Ни разу до этого Мышонок не бывал в церкви. Впечатление она произвела на него сильнейшее. Будто из реального мира он разом перенесся в иной, странный, чуждый, подавляющий. Величественная архитектура, алтари, горящие свечи, статуи святых — все пугало его, все внушало трепет. Нет, это не то что маленькая скромная синагога в Черновицком, тем более что она и храмом-то не была, а просто ветхим и старым деревянным домишкой, где евреи собирались, чтобы помолиться, поплясать, поругаться — словом, что-то сугубо неофициальное. К тому же там всегда было шумно. А эта церковь, конечно, и была тем самым храмом. Здесь повсюду ощущалось присутствие невидимого и могущественного существа. Мистицизм пронизывал воздух, которым, казалось, становилось трудно дышать. Не то это было место, где можно действовать в одиночку. Будь рядом Ёся… Или если уж Ёси нет, так хоть «Коммунистический манифест» — и то защита… Но Мышонок был один, беспомощный, растерянный.
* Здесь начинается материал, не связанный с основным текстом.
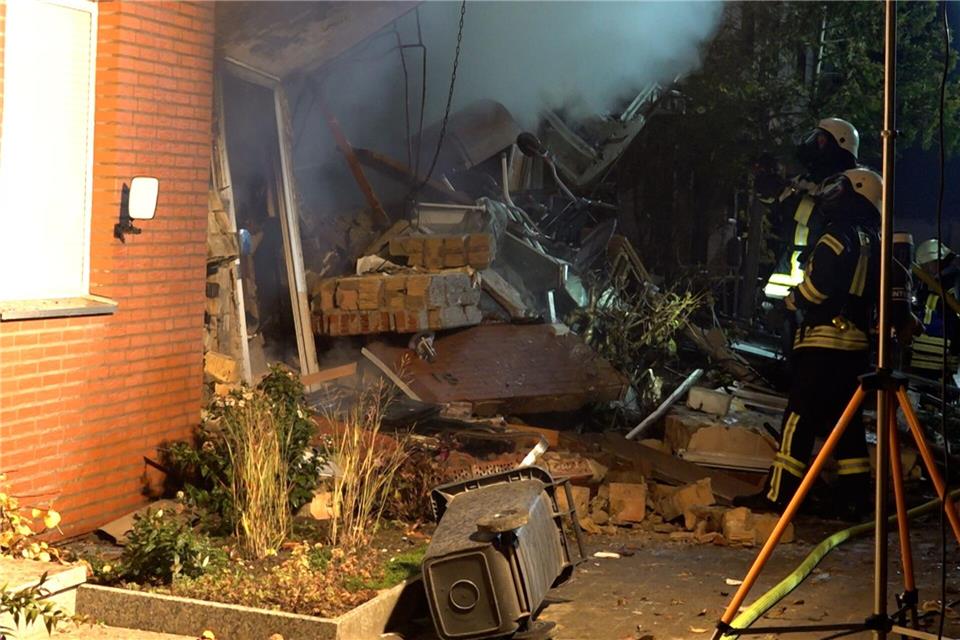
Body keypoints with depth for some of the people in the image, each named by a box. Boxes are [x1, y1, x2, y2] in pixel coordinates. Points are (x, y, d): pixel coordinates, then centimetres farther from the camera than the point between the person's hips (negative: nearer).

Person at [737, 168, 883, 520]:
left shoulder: (838, 237, -11)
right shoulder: (874, 242, 15)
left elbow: (814, 289, -16)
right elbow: (876, 295, 16)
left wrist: (792, 299, 2)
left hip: (824, 340, -8)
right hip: (858, 342, 8)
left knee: (799, 417, -6)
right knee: (846, 418, 11)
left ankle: (779, 494, -5)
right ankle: (855, 496, 12)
Пришлось бороться с непреодолимым желанием выбежать на улицу, оказаться, пусть и в незнакомом городе, но среди людей, а не среди незримых и могущественных духовных сущностей.
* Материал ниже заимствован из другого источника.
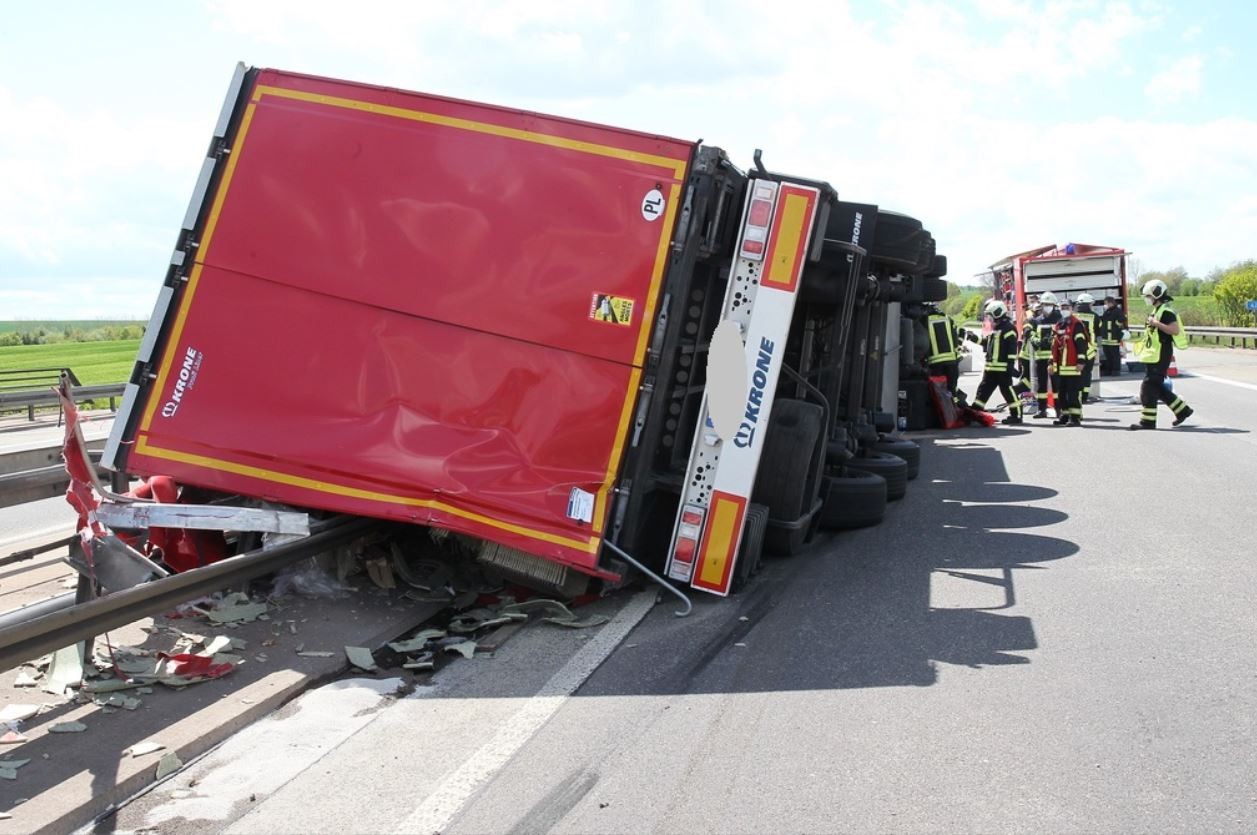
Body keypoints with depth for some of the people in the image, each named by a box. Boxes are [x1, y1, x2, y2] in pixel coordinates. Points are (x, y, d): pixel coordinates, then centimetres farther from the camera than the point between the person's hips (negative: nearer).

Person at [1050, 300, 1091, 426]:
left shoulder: (1077, 324, -7)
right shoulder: (1057, 326, 17)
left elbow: (1082, 343, -13)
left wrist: (1081, 361, -18)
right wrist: (1052, 363, 18)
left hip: (1073, 366, -8)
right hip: (1060, 366, 8)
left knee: (1074, 393, -8)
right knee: (1062, 392, 13)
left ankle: (1075, 417, -7)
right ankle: (1064, 415, 22)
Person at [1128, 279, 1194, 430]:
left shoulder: (1166, 311, -14)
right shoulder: (1156, 311, 18)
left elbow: (1175, 330, -25)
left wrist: (1156, 323, -25)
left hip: (1159, 356, -10)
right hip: (1154, 356, 10)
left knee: (1148, 387, -8)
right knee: (1157, 387, 14)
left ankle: (1148, 421, -5)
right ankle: (1182, 411, 22)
Однако он не позволил архаичным инстинктам взять над собой верх. Евреи боятся церквей, но он здесь не в качестве еврея, он здесь — политический активист. С большим трудом взяв себя в руки, он с высоко поднятой головой двинулся вперед, к главному алтарю. Ему надо увидеть чаши, надо оценить их — не взглядом революционера, а взглядом ювелира: бывают моменты, когда, в соответствии с законами диалектики, надо совместить революционный взгляд на вещи с коммерческим — и решить, могут ли эти чаши быть целью его революционной миссии.
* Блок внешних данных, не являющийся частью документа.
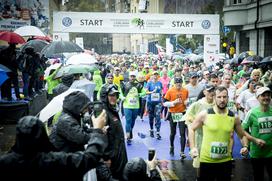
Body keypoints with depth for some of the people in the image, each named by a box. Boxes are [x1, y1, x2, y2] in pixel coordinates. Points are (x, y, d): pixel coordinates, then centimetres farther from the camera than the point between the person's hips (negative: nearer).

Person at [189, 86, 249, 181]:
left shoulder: (234, 117, 0)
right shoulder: (205, 114, -8)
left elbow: (242, 135, 14)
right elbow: (191, 129, 3)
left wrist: (245, 146, -6)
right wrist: (192, 148, -8)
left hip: (225, 161, 2)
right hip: (206, 160, -2)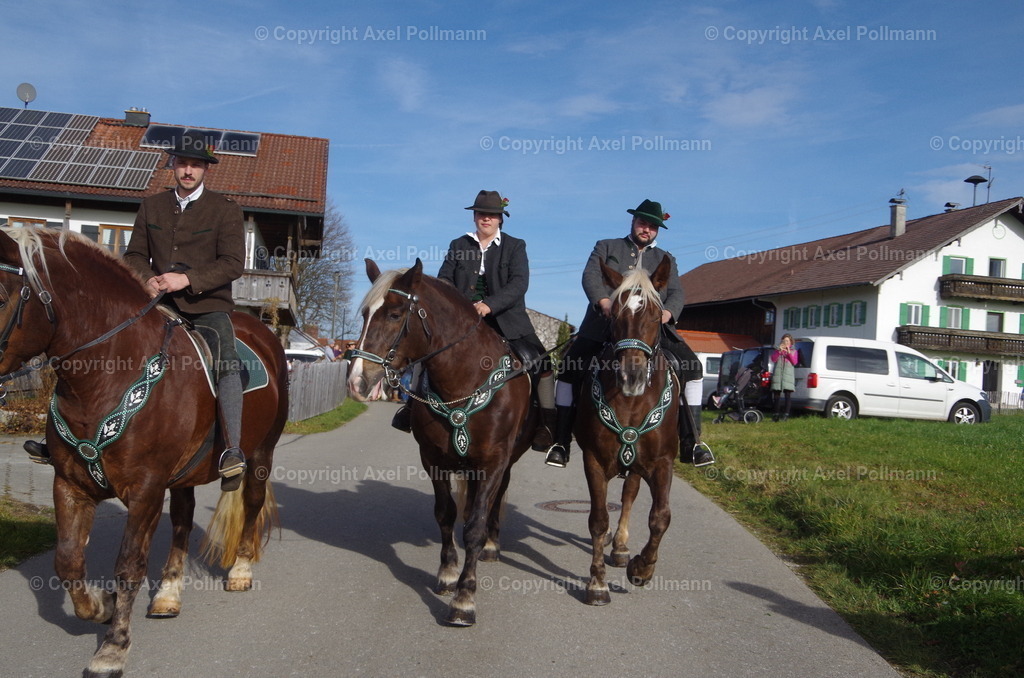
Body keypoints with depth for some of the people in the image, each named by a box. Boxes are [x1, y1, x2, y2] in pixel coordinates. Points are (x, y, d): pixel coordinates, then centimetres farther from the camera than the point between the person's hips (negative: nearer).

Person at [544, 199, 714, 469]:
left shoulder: (666, 260, 23)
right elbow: (590, 276, -1)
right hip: (604, 325, -1)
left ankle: (690, 442, -4)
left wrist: (667, 312, -16)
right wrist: (604, 302, -23)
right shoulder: (606, 247, 16)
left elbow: (676, 292, 8)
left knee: (692, 367, -12)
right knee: (570, 371, -15)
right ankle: (561, 441, -3)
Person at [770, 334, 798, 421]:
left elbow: (794, 362, -4)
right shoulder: (777, 350, 14)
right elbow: (773, 359, -3)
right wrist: (779, 351, -15)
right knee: (777, 395, 3)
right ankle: (776, 414, 9)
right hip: (777, 375, 2)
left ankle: (786, 414, -8)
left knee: (787, 395, -8)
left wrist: (789, 352, -14)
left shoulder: (793, 351, 11)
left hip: (788, 375, -2)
Он остановился перед алтарем. Самое неприятное, самое печальное, что там на огромном кресте висел Христос, Христос, которого предки Мышонка помогли когда-то к этому кресту пригвоздить. Это был явно не акт революционного насилия: Христос не толстый буржуй, расплачивающийся за то, что всю жизнь эксплуатировал трудовой народ. Нет, Мышонок видел перед собой фигуру тощую, изможденную, израненную, истекающую кровью. Абсурдная, бессмысленная жертва, жертва, которая не взывает к небесам, даже не жертва, а жалоба, обвинение, направленное против Беньямина Кантаровича. И что ж ему теперь делать? Пасть ниц и просить прощения, молить о прощении?